Tasks to perform.
1) Translate this sentence from the court opinion into Spanish: "The complaint alleged the making of the note and its transfer to the plaintiff."
2) Carry on the court opinion on the promissory note past its final sentence, the quoted stipulation of dismissal.

Extract provided.
==========

Southwick v. Herring

82 Minn. 302 | Minn. | 1901

START, C. J.2

Action on a promissory note, dated November 1, 1876, for $110, with interest at the rate of twelve per cent, per annum, payable to the order of T. S. Fellows, and executed by the defendant. The complaint alleged the making of the note and its transfer to the plaintiff. The answer admitted the execution of the note, and alleged that it had been settled and extinguished by the settlement of a former action between the parties hereto. Verdict for the defendant, and the plaintiff appealed from an order denying his motion for judgment nothwithstanding the verdict, or for a new trial.

The evidence tends to establish these facts: The defendant on October 31, 1876, was the owner of a quarter section of land in the county of Faribault, and on that day conveyed it to the plaintiff upon the express trust that the latter should sell it, and out *303of the proceeds of the sale pay all taxes on the land, and a mortgage thereon, also a note due from the defendant to the plaintiff, and apply and pay the balance as directed by the defendant. But in case the land should not be sold, then the plaintiff was to cultivate or rent it, applying the net proceeds thereof as stated.

In 1895 the respondent, Herring, brought an action against the appellant, Southwick, for an accounting as to such trust. On the trial of his former action, appellant testified that he paid the note here in suit pursuant to the trust agreement, by direction of the respondent, and that he carried the amount so paid into his trust account, and claimed that such payment should be credited and allowed to him in the accounting in that action. The undisputed evidence shows that he did pay the note, and that it was indorsed as paid, but the respondent testified that he never directed appellant to pay the note. The trial court in that action found that respondent did not direct the payment of the note, and disallowed'this item of appellant’s account, with others, and held that there was due from respondent to appellant on the trust account the sum of $2,000 only, and that upon being paid that sum he reconveyed the land to respondent. Thereupon the appellant made a motion for a new trial. While this motion was pending and undecided by the trial court, and some years after the trial, and submission of the action, the parties settled the suit, and the respondent’s attorney made a stipulation for its dismissal. The stipulation was signed only by such attorney, and, so far as here material, was in these words:

“In the above-entitled action it is hereby stipulated that said action, having been settled, is hereby dismissed, without costs or disbursements to either party; that any or all claims which plaintiff has or may have against the defendant for the use and occupation of the land described in the complaint in said action are included in the settlement of this action, and are hereby satisfied and dismissed; that the attorney’s lien, notice of which has been served by plaintiff’s attorney, for services rendered for plaintiff in said action, is included in the settlement of the same, and all claims for lien by plaintiff’s attorney are hereby waived, satisfied and discharged.”

==========

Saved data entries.
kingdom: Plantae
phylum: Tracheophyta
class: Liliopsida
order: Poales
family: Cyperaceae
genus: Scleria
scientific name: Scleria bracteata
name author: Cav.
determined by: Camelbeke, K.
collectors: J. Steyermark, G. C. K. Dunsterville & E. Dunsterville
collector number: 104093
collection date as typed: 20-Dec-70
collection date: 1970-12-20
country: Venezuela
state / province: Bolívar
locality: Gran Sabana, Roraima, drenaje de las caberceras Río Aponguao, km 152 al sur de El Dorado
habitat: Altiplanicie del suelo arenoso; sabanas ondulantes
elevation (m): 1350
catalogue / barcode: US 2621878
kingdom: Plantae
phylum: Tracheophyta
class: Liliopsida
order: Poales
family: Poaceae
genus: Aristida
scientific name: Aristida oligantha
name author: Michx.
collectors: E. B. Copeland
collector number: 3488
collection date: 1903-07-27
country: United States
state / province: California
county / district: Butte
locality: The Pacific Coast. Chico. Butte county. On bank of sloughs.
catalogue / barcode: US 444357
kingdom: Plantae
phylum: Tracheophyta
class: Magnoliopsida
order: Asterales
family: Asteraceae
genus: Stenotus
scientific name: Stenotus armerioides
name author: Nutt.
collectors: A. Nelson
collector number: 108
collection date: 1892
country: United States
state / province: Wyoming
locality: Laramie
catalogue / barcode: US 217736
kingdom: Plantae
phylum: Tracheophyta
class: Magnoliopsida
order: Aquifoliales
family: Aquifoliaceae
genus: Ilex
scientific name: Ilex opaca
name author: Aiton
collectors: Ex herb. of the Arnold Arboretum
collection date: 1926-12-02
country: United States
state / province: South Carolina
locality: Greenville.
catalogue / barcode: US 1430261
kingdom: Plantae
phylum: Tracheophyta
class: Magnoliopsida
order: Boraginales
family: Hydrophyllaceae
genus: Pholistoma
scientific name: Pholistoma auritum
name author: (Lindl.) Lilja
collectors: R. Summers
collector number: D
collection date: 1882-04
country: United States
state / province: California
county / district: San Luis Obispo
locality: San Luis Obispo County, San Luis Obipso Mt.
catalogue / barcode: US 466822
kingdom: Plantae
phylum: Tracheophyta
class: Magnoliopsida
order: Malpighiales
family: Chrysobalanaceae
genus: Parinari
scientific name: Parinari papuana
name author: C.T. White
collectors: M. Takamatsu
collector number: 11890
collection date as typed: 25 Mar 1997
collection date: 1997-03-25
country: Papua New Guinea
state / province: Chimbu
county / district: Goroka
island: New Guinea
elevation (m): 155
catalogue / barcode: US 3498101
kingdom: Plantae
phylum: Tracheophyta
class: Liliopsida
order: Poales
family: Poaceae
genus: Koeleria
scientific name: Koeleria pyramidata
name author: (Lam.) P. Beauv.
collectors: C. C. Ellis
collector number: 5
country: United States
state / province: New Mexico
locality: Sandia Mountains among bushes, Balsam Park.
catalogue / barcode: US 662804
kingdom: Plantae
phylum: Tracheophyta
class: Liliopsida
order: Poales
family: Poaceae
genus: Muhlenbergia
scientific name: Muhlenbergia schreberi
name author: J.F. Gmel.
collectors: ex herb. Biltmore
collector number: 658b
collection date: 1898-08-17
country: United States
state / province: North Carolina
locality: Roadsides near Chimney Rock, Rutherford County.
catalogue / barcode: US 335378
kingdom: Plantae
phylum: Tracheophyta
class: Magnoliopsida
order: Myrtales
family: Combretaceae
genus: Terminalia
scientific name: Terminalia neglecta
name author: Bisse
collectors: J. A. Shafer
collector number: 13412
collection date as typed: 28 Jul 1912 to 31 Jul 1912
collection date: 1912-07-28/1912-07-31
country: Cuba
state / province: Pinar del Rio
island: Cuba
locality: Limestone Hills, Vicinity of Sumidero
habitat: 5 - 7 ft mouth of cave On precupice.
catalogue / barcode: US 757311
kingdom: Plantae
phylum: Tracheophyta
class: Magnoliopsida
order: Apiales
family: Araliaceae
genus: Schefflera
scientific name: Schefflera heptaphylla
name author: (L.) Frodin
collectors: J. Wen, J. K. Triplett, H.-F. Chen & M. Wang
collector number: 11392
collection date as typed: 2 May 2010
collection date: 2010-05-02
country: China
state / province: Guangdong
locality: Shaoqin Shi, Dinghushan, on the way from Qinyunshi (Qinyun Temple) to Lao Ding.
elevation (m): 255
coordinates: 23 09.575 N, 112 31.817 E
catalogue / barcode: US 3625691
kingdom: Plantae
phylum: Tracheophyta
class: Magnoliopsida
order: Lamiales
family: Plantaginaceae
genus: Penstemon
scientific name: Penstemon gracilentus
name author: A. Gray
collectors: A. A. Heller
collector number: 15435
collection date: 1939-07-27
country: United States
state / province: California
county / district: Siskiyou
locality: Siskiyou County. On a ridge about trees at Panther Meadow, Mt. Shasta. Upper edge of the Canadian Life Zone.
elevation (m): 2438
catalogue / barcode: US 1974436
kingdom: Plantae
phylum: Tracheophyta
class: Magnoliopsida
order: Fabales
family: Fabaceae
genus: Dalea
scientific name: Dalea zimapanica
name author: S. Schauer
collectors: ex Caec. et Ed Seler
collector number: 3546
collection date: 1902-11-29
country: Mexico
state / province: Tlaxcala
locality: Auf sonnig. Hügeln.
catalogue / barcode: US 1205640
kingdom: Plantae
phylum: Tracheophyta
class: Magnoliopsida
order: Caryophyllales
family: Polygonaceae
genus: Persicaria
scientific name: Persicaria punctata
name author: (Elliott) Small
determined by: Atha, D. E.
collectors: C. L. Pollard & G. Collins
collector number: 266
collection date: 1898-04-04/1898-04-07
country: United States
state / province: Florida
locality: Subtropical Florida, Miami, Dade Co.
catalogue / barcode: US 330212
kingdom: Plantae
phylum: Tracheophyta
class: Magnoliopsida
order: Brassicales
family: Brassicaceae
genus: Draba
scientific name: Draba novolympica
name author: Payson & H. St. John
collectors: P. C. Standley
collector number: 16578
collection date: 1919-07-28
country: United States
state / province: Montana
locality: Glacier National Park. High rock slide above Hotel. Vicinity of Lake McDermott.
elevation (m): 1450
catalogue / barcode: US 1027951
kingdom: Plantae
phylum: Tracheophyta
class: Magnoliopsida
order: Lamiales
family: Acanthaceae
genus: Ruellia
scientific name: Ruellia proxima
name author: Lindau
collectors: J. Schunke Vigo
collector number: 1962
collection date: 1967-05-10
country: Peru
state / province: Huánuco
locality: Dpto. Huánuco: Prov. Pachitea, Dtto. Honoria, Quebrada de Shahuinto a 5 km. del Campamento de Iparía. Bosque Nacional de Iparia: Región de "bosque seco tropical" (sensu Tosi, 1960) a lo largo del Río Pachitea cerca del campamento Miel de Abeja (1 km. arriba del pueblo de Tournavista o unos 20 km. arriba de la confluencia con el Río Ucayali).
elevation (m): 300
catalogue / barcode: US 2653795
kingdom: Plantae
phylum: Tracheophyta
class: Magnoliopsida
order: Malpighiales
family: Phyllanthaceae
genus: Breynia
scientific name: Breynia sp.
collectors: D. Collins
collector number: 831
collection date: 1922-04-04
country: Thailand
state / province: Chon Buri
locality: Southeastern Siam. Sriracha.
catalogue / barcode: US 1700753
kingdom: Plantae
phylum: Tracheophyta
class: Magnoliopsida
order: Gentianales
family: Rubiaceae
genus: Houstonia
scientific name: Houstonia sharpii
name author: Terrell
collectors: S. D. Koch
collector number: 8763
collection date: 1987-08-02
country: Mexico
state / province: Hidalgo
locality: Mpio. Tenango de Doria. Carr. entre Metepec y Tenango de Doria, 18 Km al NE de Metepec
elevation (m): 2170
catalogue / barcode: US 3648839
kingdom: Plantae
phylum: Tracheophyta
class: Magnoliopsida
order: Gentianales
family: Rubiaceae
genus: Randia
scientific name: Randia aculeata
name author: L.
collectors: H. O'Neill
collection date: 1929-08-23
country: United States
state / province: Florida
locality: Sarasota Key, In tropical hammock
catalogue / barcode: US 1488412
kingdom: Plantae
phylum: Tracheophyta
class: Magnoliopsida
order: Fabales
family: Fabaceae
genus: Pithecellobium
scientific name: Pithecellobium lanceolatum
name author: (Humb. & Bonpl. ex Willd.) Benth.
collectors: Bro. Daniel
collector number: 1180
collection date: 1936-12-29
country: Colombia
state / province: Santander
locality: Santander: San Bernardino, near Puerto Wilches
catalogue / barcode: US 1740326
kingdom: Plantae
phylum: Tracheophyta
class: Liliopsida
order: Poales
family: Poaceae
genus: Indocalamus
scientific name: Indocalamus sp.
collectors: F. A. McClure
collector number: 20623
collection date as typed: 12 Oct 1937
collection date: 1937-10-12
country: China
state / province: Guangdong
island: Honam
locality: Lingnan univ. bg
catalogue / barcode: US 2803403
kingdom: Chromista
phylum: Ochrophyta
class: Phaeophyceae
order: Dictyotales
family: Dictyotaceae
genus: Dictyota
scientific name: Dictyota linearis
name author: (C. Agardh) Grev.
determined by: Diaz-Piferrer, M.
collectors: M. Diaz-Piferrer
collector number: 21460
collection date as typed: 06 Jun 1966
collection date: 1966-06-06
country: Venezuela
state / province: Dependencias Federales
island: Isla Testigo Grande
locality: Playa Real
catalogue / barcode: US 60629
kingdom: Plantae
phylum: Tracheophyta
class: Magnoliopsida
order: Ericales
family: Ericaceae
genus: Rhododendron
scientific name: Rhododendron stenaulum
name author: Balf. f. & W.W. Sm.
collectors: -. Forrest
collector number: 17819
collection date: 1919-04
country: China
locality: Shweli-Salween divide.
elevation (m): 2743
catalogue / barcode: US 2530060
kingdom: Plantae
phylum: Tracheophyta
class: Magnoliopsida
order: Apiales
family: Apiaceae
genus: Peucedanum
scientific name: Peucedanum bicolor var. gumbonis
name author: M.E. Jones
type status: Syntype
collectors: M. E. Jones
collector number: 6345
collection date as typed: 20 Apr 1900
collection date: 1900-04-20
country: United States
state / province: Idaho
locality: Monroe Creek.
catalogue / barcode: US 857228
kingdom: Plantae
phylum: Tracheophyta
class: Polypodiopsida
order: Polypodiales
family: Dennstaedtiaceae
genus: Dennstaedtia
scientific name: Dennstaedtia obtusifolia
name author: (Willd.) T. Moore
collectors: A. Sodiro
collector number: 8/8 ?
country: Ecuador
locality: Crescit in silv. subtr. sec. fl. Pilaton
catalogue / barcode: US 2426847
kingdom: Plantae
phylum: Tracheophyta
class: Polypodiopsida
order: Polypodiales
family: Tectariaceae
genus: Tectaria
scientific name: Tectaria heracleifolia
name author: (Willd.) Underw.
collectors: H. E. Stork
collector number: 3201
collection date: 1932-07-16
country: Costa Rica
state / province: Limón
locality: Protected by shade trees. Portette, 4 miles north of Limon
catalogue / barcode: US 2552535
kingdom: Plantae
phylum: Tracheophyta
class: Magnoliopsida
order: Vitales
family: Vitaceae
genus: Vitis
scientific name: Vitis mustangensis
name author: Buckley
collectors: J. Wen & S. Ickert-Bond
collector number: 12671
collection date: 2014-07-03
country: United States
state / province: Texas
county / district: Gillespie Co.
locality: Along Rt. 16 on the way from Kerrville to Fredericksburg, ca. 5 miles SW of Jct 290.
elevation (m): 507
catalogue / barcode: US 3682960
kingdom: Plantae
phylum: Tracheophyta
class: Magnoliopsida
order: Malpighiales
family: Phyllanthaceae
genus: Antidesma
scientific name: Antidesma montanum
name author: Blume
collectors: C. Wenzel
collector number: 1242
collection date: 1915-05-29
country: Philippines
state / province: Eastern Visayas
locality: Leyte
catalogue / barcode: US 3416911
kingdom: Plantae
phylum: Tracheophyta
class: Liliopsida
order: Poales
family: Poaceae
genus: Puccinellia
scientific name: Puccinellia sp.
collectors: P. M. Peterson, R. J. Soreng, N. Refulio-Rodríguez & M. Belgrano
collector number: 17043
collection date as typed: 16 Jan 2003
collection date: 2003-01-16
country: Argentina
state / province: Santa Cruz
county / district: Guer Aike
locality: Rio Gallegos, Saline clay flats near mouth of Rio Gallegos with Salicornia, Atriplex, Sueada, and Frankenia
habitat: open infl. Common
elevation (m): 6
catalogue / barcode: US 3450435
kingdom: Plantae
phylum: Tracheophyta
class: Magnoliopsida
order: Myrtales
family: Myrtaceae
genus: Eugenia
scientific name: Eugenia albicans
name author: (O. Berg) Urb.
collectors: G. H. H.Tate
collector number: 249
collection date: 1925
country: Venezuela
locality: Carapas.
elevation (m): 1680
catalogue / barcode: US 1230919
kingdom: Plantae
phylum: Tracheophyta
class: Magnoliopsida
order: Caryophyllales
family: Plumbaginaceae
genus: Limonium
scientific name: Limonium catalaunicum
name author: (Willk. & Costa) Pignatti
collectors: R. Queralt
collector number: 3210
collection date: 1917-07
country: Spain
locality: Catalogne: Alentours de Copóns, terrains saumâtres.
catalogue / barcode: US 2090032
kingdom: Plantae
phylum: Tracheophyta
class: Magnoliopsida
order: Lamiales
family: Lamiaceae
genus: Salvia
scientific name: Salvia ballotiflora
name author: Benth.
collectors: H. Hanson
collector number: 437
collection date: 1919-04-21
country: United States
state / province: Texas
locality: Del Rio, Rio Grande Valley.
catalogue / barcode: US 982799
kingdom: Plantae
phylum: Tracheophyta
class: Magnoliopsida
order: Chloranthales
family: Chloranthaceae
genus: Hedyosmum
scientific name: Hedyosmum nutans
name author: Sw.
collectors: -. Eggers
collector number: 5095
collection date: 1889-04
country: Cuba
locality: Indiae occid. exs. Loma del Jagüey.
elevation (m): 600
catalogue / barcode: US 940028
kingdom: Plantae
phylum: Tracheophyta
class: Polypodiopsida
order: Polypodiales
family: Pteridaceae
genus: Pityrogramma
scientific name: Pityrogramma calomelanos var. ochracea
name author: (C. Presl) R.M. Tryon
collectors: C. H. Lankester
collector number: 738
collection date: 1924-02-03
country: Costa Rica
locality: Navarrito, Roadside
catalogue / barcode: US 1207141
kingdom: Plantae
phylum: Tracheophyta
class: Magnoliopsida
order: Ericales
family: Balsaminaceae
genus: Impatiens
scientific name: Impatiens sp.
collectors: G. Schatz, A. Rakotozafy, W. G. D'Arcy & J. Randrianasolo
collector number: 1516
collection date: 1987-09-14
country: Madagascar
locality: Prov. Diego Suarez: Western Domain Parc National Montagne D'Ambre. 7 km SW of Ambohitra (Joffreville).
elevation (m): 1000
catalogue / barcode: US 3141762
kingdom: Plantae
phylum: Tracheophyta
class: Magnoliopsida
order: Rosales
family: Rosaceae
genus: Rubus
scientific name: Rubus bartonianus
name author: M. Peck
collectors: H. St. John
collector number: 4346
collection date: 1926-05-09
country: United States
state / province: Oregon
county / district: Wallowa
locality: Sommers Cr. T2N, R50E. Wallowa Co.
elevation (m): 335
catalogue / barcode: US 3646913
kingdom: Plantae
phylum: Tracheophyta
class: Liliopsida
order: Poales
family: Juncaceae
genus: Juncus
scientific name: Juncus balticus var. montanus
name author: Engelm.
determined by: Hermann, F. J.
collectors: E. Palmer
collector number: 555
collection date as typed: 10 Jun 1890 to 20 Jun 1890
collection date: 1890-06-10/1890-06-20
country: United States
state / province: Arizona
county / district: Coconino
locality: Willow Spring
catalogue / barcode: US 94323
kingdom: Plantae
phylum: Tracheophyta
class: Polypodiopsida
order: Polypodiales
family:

==========

Response list.
1) La demanda alegaba la suscripción del pagaré y su transferencia al demandante.

2)
On the trial of this action the respondent, over the appellant’s *304exception, gave in evidence certain letters of the appellant, and conversations between him and such attorney relating to the settlement of the former action. This evidence tended to show that the action was settled on the basis that the respondent should convey the land to the appellant, who should pay $1,700 in full settlement of the matters in controversy in the action, and, further, that the money was paid, the deed executed, and the stipulation for dismissal delivered, all as parts of one transaction. The respondent never paid the note, unless it was included in the issues of the former action, and extinguished by the settlement and dismissal of the action. The trial court submitted to the jury the question whether the note was settled, as claimed by the respondent, by the settlement and dismissal of the former action, and instructed them in this connection, in effect, that if they found that the appellant, under and in pursuance of the trust agreement, actually paid the note to the payee thereof, intending to charge it up to his trust account, and carried it into the settlement which was being had between the parties in that action, so as to adjust their controversy as to the amount due under the agreement, then the note was paid, settled, and adjusted, and the verdict should be for the respondent. The appellant’s exceptions to this portion of the charge are, as stated in the record, in these words:

“Before the jury retired, the plaintiff excepted to that part of the charge of the court wherein the court instructed the jury as follows: ‘I charge you that if, under and in pursuance of"the contract, he paid that note, intending to have that included in that case, and carried it into that controversy, then that note was paid, settled, and adjusted.’
“And the plaintiff further excepted to all that part of the charge of the court which submits that question of settlement of the note in controversy to the jury.”

1. The first contention of the appellant to be considered is that the trial court erred in receiving the evidence as to the basis of the settlement of the former action, for the reason that it tended “to vary, impeach, contradict, and add to the contract of dismis • sal and settlement.”

If it appears on the face of the stipulation that it is manifestly *305incomplete as an agreement settling the action, and was not intended by the parties to be a complete statement of the terms upon which the action was settled, the evidence was competent, otherwise not. Vaughan v. McCarthy, 63 Minn. 221, 65 N. W. 219; Hand v. Ryan D. Co., 63 Minn. 539, 65 N. W. 1081; Potter v. Easton, supra, page 247. Now, this writing clearly indicates on' its face that the parties did not intend it as a complete contract, stating the terms of the settlement of the former action. It simply stipulates that the action is dismissed without costs or disbursements to either party, it having been settled; that is, the fact that the action had been settled was recited as a reason or consideration for the stipulation for dismissing the action on the terms stated. The other provisions of the stipulation do not' purport to state the terms of the settlement, but state that certain matters arising, evidently, intervening the trial of the action and its dismissal, were included in the settlement. The evidence was competent, and the trial court did not err in receiving it. It in no manner tended to contradict anything in the stipulation. It simply tended to show that the note was not excluded from the settlement, and that all the claims made by appellant in the former action were satisfied by the conveyance of the land.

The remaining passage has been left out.